Library preparation. Sequencing library, starting from the genomic DNA of the selected sample, was prepared using Nextera XT DNA sample preparation kit (Illumina) and according to the manufacturer’s instructions, with only minor modifications. Library was quantified with the Qubit Fluoremeter using the Qubit DNA HS Assay Kit (Thermo Fisher) whereas quality and fragments size were inspected using Agilent High Sensitivity DNA kit (Agilent). The library was processed on an Illumina Miseq desktop sequencer using Miseq v3 Reagent Kit (300PE).

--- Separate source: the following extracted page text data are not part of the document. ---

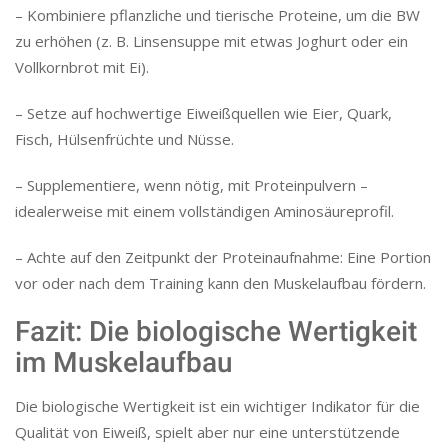
– Kombiniere pflanzliche und tierische Proteine, um die BW
zu erhöhen (z. B. Linsensuppe mit etwas Joghurt oder ein
Vollkornbrot mit Ei).
– Setze auf hochwertige Eiweißquellen wie Eier, Quark,
Fisch, Hülsenfrüchte und Nüsse.
– Supplementiere, wenn nötig, mit Proteinpulvern –
idealerweise mit einem vollständigen Aminosäureprofil.
– Achte auf den Zeitpunkt der Proteinaufnahme: Eine Portion
vor oder nach dem Training kann den Muskelaufbau fördern.
Fazit: Die biologische Wertigkeit
im Muskelaufbau
Die biologische Wertigkeit ist ein wichtiger Indikator für die
Qualität von Eiweiß, spielt aber nur eine unterstützende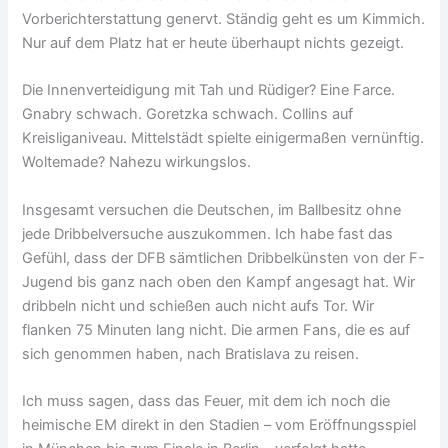
Vorberichterstattung genervt. Ständig geht es um Kimmich.
Nur auf dem Platz hat er heute überhaupt nichts gezeigt.
Die Innenverteidigung mit Tah und Rüdiger? Eine Farce.
Gnabry schwach. Goretzka schwach. Collins auf
Kreisliganiveau. Mittelstädt spielte einigermaßen vernünftig.
Woltemade? Nahezu wirkungslos.
Insgesamt versuchen die Deutschen, im Ballbesitz ohne
jede Dribbelversuche auszukommen. Ich habe fast das
Gefühl, dass der DFB sämtlichen Dribbelkünsten von der F-
Jugend bis ganz nach oben den Kampf angesagt hat. Wir
dribbeln nicht und schießen auch nicht aufs Tor. Wir
flanken 75 Minuten lang nicht. Die armen Fans, die es auf
sich genommen haben, nach Bratislava zu reisen.
Ich muss sagen, dass das Feuer, mit dem ich noch die
heimische EM direkt in den Stadien – vom Eröffnungsspiel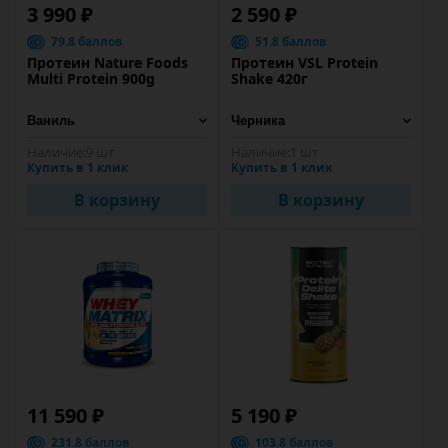
3 990 ₽
2 590 ₽
79.8 баллов
51.8 баллов
Протеин Nature Foods
Протеин VSL Protein
Multi Protein 900g
Shake 420г
Наличие:
9 шт
Наличие:
1 шт
Купить в 1 клик
Купить в 1 клик
В корзину
В корзину
11 590 ₽
5 190 ₽
231.8 баллов
103.8 баллов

Data preprocessing. Illumina reads quality was assessed using FastQC v0.11.2 [6]. Raw data were filtered by removing: a) reads with more than 10% of undetermined ("N") bases; b) reads with more than 100 bases with Q score below 7; c) duplicated paired-end reads. Remaining reads were clipped from Illumina adaptors Truseq with scythe v0.991 (https://github.com/vsbuffalo/scythe) and trimmed with sickle v1.33 (https://github.com/najoshi/sickle). Reads shorter than 80 bases or unpaired after previous filters were discarded.

Metagenomic analysis. Taxonomic assignment of high-quality host-free reads was carried out using BLASTN 2.6.0+ [7] alignment against the integrated NT database (version 8 February 2017) and diamond v0.8.36 [8] alignment against -3 the integrated NR database (version 8 February 2017). Alignment hits with e-values greater than 1×10 were filtered. Taxonomical level of each read were determined by the lowest common ancestor (LCA)-based algorithm that was implemented in MEGAN v6.7.0 [9].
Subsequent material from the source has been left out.